Before-and-after change records
---+---

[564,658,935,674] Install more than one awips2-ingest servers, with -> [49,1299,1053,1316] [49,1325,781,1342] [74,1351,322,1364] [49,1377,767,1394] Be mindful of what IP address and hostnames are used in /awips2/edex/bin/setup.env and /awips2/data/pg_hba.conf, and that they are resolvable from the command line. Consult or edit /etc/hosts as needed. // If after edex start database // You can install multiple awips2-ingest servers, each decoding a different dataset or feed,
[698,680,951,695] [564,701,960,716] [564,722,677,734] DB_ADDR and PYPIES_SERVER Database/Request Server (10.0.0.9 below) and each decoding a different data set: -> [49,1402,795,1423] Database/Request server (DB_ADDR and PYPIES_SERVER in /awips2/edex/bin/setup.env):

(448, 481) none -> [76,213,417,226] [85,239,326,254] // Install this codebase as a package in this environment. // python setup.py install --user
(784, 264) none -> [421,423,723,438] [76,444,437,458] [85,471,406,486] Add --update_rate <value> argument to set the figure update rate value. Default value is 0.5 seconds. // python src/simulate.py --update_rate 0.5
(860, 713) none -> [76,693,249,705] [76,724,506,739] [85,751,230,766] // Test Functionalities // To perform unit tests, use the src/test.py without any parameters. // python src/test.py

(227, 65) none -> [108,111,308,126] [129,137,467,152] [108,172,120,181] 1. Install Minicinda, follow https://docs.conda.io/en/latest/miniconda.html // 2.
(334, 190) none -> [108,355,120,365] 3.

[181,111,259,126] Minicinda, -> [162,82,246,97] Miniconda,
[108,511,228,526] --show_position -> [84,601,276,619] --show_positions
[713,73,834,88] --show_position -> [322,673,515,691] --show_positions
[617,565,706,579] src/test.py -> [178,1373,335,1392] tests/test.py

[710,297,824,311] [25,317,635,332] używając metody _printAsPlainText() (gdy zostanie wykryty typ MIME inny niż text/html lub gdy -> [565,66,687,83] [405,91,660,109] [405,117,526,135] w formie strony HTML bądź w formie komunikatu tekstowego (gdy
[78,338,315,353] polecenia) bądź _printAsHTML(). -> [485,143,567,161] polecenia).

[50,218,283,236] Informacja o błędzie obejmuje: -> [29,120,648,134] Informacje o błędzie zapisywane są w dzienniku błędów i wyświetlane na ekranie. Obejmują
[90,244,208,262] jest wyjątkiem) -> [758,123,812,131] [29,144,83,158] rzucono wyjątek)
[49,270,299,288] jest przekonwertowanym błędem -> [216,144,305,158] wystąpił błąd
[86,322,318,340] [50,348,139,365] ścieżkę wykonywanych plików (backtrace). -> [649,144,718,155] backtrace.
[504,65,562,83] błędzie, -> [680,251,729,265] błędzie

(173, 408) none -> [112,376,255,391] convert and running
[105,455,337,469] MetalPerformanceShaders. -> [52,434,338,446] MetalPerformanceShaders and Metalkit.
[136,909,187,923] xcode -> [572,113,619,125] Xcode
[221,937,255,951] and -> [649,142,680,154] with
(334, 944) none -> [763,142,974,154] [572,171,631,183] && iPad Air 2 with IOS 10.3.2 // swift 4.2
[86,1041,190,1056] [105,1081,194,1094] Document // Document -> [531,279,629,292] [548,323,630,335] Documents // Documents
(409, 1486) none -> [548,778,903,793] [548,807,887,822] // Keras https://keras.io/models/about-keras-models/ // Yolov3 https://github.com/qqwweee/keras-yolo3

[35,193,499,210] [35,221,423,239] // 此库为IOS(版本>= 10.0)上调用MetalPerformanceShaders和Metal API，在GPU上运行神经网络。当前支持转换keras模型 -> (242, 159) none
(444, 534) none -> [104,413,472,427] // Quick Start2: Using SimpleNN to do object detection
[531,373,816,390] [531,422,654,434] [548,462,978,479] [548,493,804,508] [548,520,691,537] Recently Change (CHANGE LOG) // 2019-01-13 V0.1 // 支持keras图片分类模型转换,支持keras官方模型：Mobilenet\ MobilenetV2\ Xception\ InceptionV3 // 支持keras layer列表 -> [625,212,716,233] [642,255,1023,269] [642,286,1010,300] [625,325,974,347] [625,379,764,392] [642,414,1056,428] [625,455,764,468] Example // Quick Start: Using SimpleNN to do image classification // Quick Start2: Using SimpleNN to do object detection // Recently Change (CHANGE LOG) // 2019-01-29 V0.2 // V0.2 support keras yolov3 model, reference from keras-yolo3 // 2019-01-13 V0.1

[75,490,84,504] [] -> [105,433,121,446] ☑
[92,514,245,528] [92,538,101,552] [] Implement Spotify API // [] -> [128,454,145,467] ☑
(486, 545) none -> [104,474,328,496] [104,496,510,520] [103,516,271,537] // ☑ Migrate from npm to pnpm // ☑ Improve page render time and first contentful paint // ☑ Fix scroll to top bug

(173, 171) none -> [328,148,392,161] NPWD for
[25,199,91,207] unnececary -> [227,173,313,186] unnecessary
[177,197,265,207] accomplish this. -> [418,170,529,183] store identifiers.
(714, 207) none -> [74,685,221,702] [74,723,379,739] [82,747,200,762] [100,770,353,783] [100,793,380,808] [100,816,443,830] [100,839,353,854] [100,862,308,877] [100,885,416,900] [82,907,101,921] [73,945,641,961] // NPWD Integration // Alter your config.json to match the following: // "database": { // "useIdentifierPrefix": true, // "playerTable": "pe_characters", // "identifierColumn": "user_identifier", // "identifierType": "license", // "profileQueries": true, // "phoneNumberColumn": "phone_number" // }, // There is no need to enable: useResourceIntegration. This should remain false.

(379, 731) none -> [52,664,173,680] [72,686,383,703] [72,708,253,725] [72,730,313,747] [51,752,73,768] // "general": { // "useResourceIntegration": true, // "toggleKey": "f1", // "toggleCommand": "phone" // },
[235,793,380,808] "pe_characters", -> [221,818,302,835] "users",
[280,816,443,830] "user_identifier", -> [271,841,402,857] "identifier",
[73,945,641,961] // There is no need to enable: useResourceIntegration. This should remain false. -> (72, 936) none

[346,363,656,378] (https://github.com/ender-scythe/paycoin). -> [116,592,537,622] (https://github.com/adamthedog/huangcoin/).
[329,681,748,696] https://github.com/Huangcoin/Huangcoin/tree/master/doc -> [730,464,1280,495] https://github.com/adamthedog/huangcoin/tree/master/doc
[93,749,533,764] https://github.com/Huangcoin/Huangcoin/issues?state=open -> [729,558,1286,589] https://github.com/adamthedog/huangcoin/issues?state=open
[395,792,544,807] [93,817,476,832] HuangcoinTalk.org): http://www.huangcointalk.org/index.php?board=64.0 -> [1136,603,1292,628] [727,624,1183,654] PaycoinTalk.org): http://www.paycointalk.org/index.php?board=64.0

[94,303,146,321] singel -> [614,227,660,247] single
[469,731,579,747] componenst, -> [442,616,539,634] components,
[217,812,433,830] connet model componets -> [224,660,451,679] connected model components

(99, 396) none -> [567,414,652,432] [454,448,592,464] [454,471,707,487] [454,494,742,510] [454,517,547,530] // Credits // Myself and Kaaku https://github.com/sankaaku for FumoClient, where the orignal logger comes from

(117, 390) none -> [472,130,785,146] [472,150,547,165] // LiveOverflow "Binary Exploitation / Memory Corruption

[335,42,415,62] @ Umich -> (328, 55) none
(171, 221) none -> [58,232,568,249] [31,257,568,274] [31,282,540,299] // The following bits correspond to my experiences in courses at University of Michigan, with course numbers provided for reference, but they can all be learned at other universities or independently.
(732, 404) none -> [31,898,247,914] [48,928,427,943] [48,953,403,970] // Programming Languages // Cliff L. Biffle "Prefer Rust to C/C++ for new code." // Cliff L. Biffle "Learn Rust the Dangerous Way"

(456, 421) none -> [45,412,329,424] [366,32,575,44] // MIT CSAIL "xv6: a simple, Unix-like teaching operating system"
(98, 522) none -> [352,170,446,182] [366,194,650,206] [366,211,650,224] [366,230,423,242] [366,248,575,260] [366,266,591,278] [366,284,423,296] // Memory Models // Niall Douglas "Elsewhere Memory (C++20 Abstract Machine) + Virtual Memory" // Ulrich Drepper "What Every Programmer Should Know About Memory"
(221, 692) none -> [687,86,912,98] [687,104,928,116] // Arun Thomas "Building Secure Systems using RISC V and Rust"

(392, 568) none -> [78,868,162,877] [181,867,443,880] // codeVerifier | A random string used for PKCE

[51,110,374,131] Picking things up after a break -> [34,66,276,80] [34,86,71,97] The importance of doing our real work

---+---

» **What to produce**
Could you restate word for word the lines above, from the one that contains "(334, 944) none" through the one that contains "[86,1041,190,1056] [105,1081,194,1094] Document", and no others?

» **Problem solution**
(334, 944) none -> [763,142,974,154] [572,171,631,183] && iPad Air 2 with IOS 10.3.2 // swift 4.2
[86,1041,190,1056] [105,1081,194,1094] Document // Document -> [531,279,629,292] [548,323,630,335] Documents // Documents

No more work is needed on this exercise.